What is it with middle managers and vague instructions delivered over email? Perhaps they’re scared that by being specific they’ll offend me in some manner?
GreyKodiak
Can you prpvide a list of those which caused the problems in December to both myself and the Humourless Harridan.
Captain Calamity
I left his abominable spelling and grammar intact. Now I grant you that, at first glance, the instructions seem fairly specific, but I, and my team at work, deal with a lot of different stuff and it’s all prone to failures of one sort or another. Is he looking for information on our failures to adhere to the relevant legislation, or supplier failures, or even the number of times the toilet has been put out of order by the Phantom Turd Bomber. Maybe he’s not talking about work at all. Maybe he’s looking for information about the number of failed terrorist attacks on the news.
Instead of spending an entire day throwing random stuff together I did the sensible thing and emailed him back to to ask exactly what he was looking for:
Captain Calamity I’m not sure what information you’re looking for. Which problems do you mean exactly?

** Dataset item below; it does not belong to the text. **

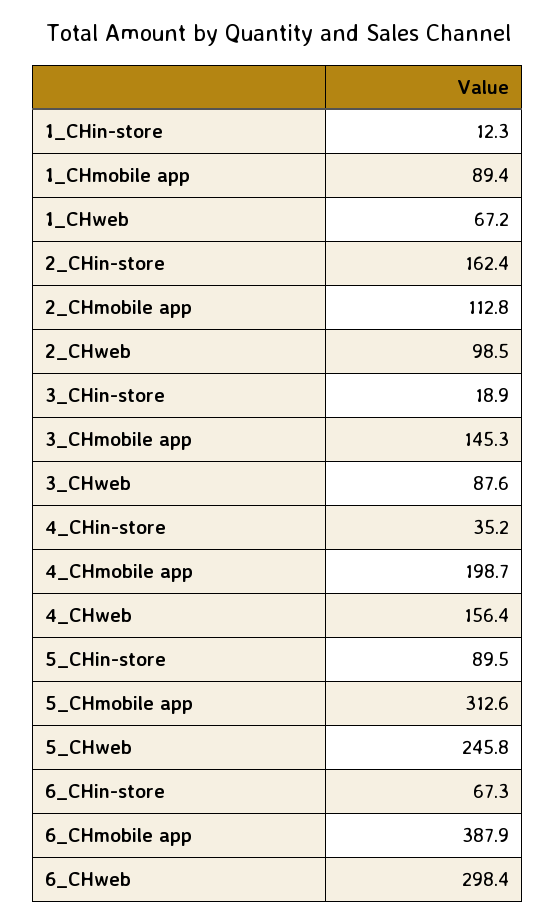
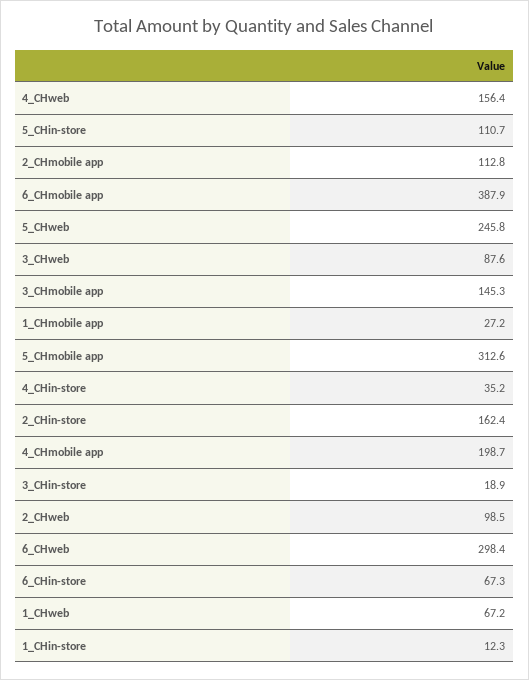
1_CHmobile app: 89.4 -> 27.2
5_CHin-store: 89.5 -> 110.7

Naturally this must have caused some confusion as he then emailed me back with this:
The fsilures which we had in Dec who caused them and what was the reason.
Congratulations you old fool. You’ve just reworded your original email and managed to make it just as vague as it was the first time round.In an act of pointless defiance I’ve decided not to email him back as this circular discussion would probably go on all day. I’ve got a feeling I know what information he is looking for, but I’m still in the middle of producing it and it’ll probably be a few days before I’m finished.
The big problem with Captain Calamity, and indeed the vast majority of managers, is that he has no concept of the amount of time required to shepherd things through the convoluted processes that he devised while sitting staring into space. The paperwork is so bad now that each item on his requested list takes about half an hour to do, and there’s 90 or so currently outstanding. He’s got a meeting with his boss this afternoon so he no doubt assumes that I’ll pull the information out of my arse in time for him to take it along.
Unlikely.
I’m not even going to start on the lack of a “please” or “thank-you” in either email.
I’m also well aware of the irony of me complaining about the amount of time required to collate the required information while simultaneously sitting here posting on my blog.